I am running the latest version of QIIME2 (2023.09) in WSL. My 16S V3V4 data file (after quality check) contains >2M reads from 50 samples. To build the phylogenetic tree I've run the following command set:
After about an hour of calculations I've got the following message:
Plugin error from phylogeny:
Command '['mafft', '--preservecase', '--inputorder', '--thread', '1', '--parttree', '/tmp/qiime2/marcin/data/60f0e223-4b0f-4539-bec5-1a0b9e7dbfb5/data/dna-sequences.fasta']' returned non-zero exit status 1.
Debug info has been saved to /tmp/qiime2-q2cli-err-net1s7ty.log
I have checked the log but frankly I have no Idea what should I look for.

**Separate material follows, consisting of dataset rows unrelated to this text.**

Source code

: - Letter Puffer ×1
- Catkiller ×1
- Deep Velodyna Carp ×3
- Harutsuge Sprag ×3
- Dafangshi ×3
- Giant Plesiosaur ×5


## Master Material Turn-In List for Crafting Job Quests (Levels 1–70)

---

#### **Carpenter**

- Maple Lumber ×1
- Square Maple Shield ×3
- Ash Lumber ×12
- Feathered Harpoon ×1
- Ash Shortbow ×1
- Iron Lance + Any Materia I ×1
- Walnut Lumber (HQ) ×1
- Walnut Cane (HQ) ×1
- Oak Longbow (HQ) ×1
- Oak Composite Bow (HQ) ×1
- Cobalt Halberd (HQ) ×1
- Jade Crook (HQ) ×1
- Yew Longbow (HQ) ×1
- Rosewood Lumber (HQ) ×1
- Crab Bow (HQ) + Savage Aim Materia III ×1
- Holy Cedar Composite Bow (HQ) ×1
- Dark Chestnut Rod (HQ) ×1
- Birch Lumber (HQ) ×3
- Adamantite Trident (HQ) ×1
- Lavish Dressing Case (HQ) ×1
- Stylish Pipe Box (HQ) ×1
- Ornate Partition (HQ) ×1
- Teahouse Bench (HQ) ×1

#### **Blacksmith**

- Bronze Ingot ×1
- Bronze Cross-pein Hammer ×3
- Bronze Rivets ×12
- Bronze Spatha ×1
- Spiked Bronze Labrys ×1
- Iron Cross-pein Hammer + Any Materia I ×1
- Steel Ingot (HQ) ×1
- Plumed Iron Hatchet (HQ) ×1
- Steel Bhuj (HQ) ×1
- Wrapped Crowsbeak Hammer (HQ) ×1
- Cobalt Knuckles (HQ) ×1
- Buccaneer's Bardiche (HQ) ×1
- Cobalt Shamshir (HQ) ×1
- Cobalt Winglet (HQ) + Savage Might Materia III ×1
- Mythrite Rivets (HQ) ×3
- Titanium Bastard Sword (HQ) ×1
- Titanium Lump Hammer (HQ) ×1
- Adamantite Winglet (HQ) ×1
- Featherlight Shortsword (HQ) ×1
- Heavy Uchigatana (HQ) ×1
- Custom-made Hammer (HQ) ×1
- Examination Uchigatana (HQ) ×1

How much of RAM do you have available?
I would try to filter my feature table to get rid of rare sequences (for example, counted less than 10) and sequences that are found in 1-3 samples only. Then I would filter my rep-seqs.qza file providing filtered feature table. It can significantly decrease computational time and load on the machine.
I just wanted to add to @timanix's comments. Two-million reads is quite a lot of sequences. Can you provide the details / commands you used for the quality control you've already run? Are these denoised sequences? I assume not, as these appear to be simply dereplicated. I'd suggest denoising your sequences prior to constructing alignments and phylogenies. This will help reduce the number of sequences too. Otherwise you'll likely need a substantial amount of RAM, i.e. anywhere from 24-64 GB.
I am a QIIME2 newbie and I am trying to figure out how it would work on my own data. I have a *.fna file that I've got from another lab and according to my best knowledge the sequences were quality checked. I did dereplication just in case and to see how it works (I am still learning). The file contains V3V4 data from 50 samples, this gives around 40 000 reads per sample. Those samples are divided into 2 equal groups. I am trying to compare those groups and look for any differences. I am using a computer with 32GB RAM with 8 processors and running QIIME2 in WLS.
After I've encountered the issue I looked through the forum and I've found a topic where somebody claimed that for files containing >1M reads one needs >300GB of RAM which is completely out of my reach.
Filtering out rare features seems like a good idea to reduce the amount of RAM needed. However, as I am pretty new to QIIME I haven't had a chance yet to learn how feature table filtering works. I would appreciate any hints
This is very vague. I'd recommend that you obtain the raw FASTQ files from your colleagues. Then import the raw data into QIIME 2. Once there you can perform all of the quality control and analysis. Also, you'll need the raw FASTQ files if you would like to denoise your data. Otherwise you'll be limited to OTU clustering.
I suggest you work through the tutorials, and the Cancer Microbiome Intervention Tutorial. For the latter, you'll occasionally have to select the Command Line (q2cli) option, to view the actual "command-line" commands.